Microsoft Windows has been a dominant force in the OS realm since probably as long as you’ve been using computers. Even with Linux and Mac OS options many people still consider Windows to be the only choice. Google Chrome OS is clearly not positioned as a direct competitor, but what it will do is muddy the OS waters. With Intel pushing moblin and linux variants continuing to become more user friendly, what I see happening as Chrome OS gets released amongst all these options is consumers being confused.
And thats where I come in… When people have a question about computers they ask me. Well, ok, not always me, but some reasonable facsimile. Over the last 5-10 years I’ve had this conversation dozens, if not hundreds, of times:
someone: Hey Chuck, what kind of computer should I buy?
me: Well, what do you plan to do with it?
someone: Check my email, watch YouTube, and use (waste my time on) Facebook (for 6 hours/day).
me: Buy the cheapest thing with a warranty, and buy a new one when it breaks.
Over the last 4 years “the cheapest thing with a warranty” has almost always had Windows on it, but when you look at what most people are using their computers for it’s clearly overqualified. I don’t think my advice will change too much, and unless Windows becomes free (which might be a good idea Microsoft) I’m pretty sure you’ll see much better deals on netbooks with Chrome OS.

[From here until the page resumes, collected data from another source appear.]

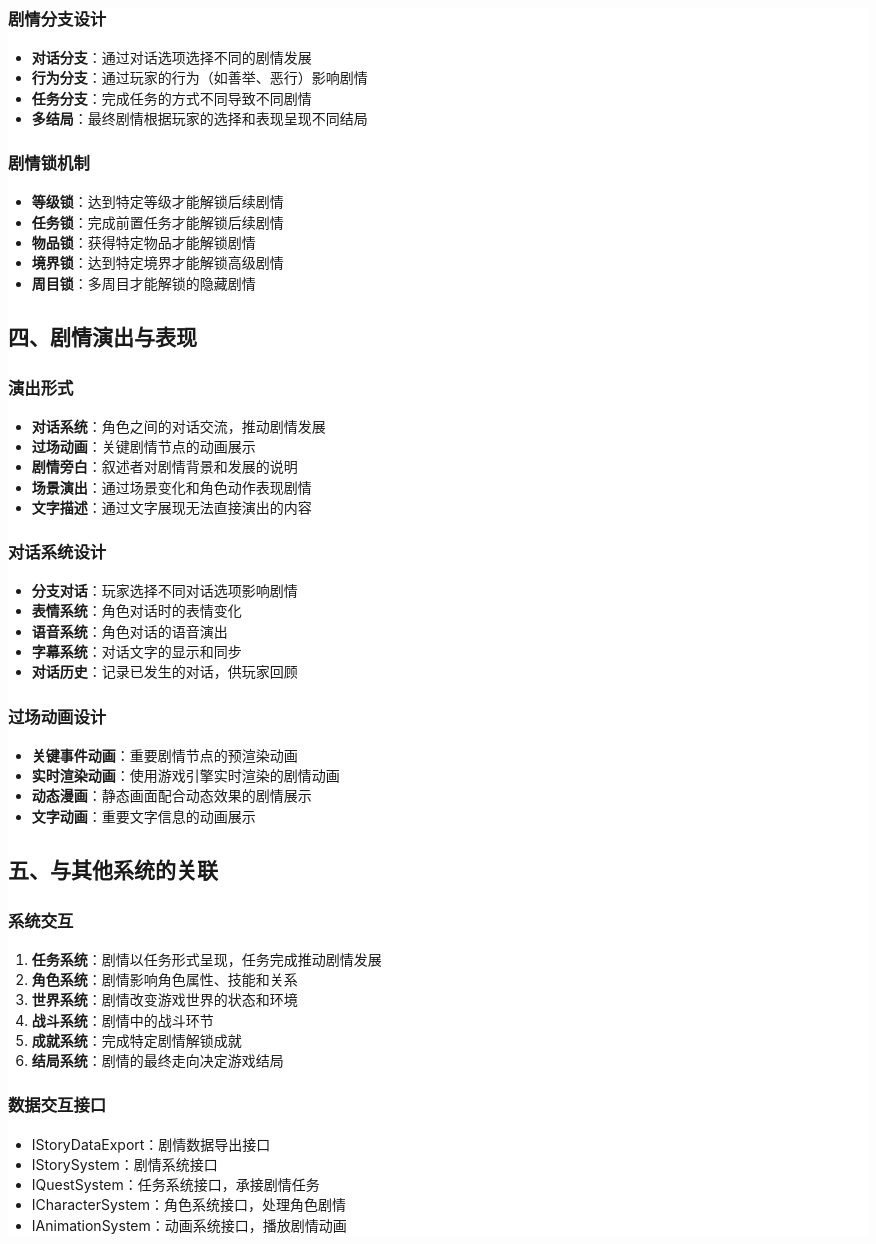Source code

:### 剧情分支设计
- **对话分支**：通过对话选项选择不同的剧情发展
- **行为分支**：通过玩家的行为（如善举、恶行）影响剧情
- **任务分支**：完成任务的方式不同导致不同剧情
- **多结局**：最终剧情根据玩家的选择和表现呈现不同结局

### 剧情锁机制
- **等级锁**：达到特定等级才能解锁后续剧情
- **任务锁**：完成前置任务才能解锁后续剧情
- **物品锁**：获得特定物品才能解锁剧情
- **境界锁**：达到特定境界才能解锁高级剧情
- **周目锁**：多周目才能解锁的隐藏剧情

## 四、剧情演出与表现
### 演出形式
- **对话系统**：角色之间的对话交流，推动剧情发展
- **过场动画**：关键剧情节点的动画展示
- **剧情旁白**：叙述者对剧情背景和发展的说明
- **场景演出**：通过场景变化和角色动作表现剧情
- **文字描述**：通过文字展现无法直接演出的内容

### 对话系统设计
- **分支对话**：玩家选择不同对话选项影响剧情
- **表情系统**：角色对话时的表情变化
- **语音系统**：角色对话的语音演出
- **字幕系统**：对话文字的显示和同步
- **对话历史**：记录已发生的对话，供玩家回顾

### 过场动画设计
- **关键事件动画**：重要剧情节点的预渲染动画
- **实时渲染动画**：使用游戏引擎实时渲染的剧情动画
- **动态漫画**：静态画面配合动态效果的剧情展示
- **文字动画**：重要文字信息的动画展示

## 五、与其他系统的关联
### 系统交互
1. **任务系统**：剧情以任务形式呈现，任务完成推动剧情发展
2. **角色系统**：剧情影响角色属性、技能和关系
3. **世界系统**：剧情改变游戏世界的状态和环境
4. **战斗系统**：剧情中的战斗环节
5. **成就系统**：完成特定剧情解锁成就
6. **结局系统**：剧情的最终走向决定游戏结局

### 数据交互接口
- IStoryDataExport：剧情数据导出接口
- IStorySystem：剧情系统接口
- IQuestSystem：任务系统接口，承接剧情任务
- ICharacterSystem：角色系统接口，处理角色剧情
- IAnimationSystem：动画系统接口，播放剧情动画
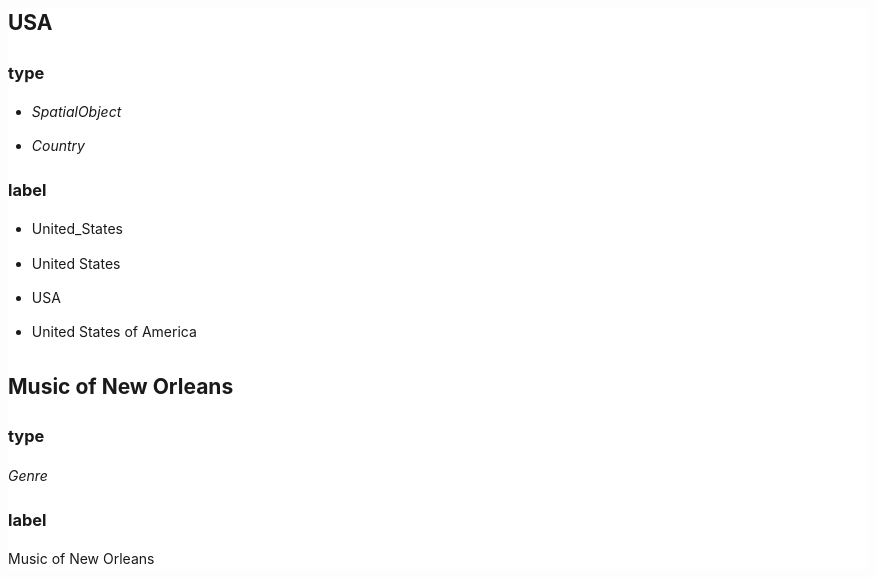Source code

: ## USA

### type

 - *SpatialObject*

 - *Country*

### label

 - United_States

 - United States

 - USA

 - United States of America

## Music of New Orleans

### type


*Genre*

### label


Music of New Orleans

But Chuck, not everyone buys a computer for such simple tasks. What about people who need more?
Aside from the internet stuff, what people tell me they want from their computer more than anything is multimedia. People want to record their music, make a website, edit their photos, or make videos. Clearly you see where I’m going with this. Buy a Mac. However those aren’t the only things people do. When I break down the demographics, I see two main types of people that are still bound to Windows. Gamers and business people with specific software needs. For gamers, the many popular console options (which Microsoft has joined with XBox) have already helped to dilute the PC gaming market, and made gamers question if they should be spending $2,000+ on a gaming rig every few years. And if you have a job centered around computing, look around, I bet you’ll find many of the critical tools you need have slowly migrated to the web. The Windows-centric workplace is fading into the internet-centric workplace, and this is exactly where Google is positioning Chrome OS.
Just like Firefox hopped in and mixed up the whole browser situation causing people to question their allegiance to the mighty Internet Explorer 6, I think Google has a chance to shake up things in the OS world. For many people, buying a computer with Windows will no longer be a given.